- [PROBLEM]
Pull out every line of the data below that contains the word "What".

- [RECORD SET]
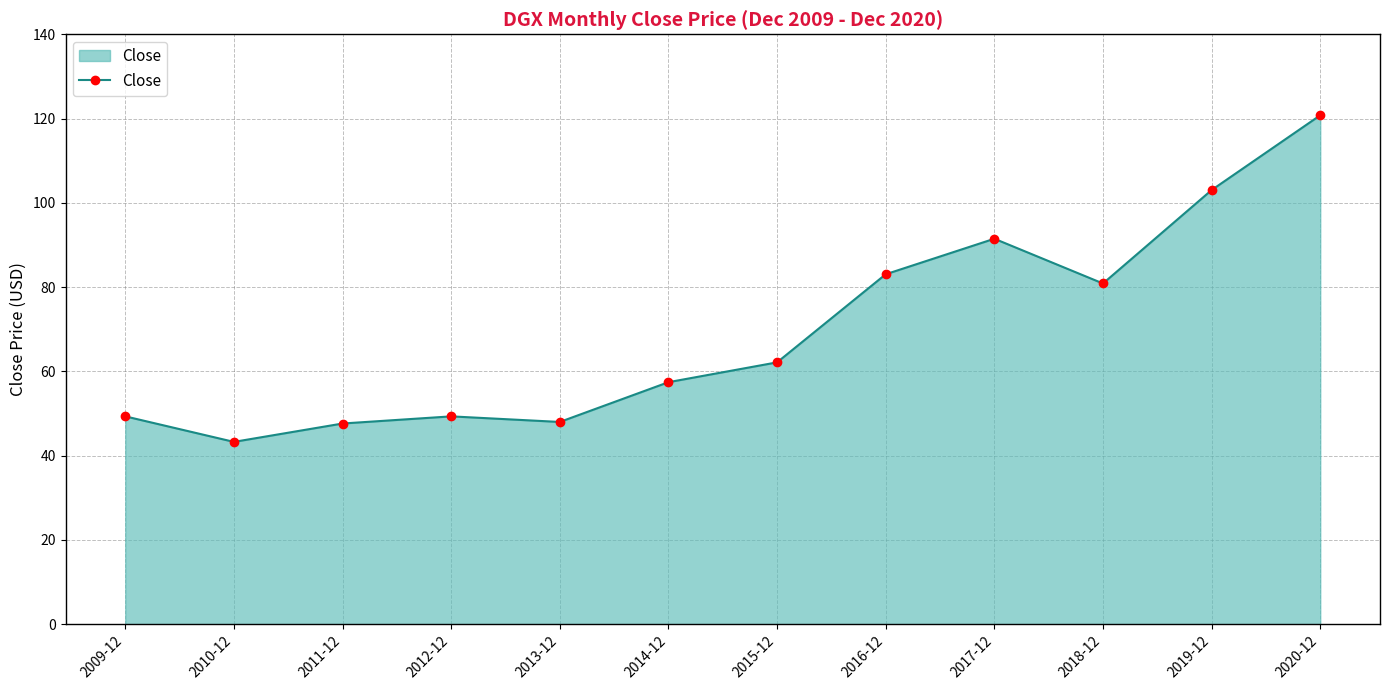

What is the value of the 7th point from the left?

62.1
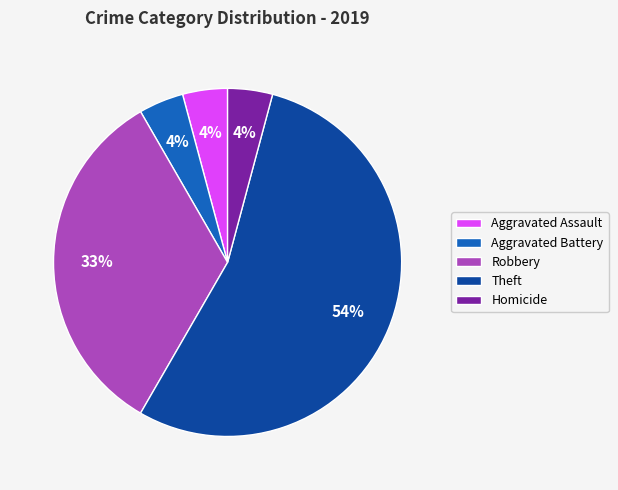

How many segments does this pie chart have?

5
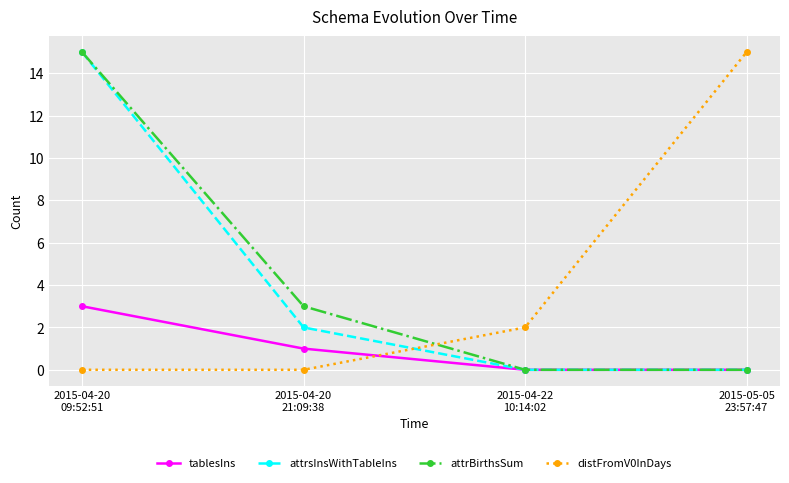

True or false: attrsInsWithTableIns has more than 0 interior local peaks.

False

- [COMPLETED TASK]
What is the value of the 7th point from the left?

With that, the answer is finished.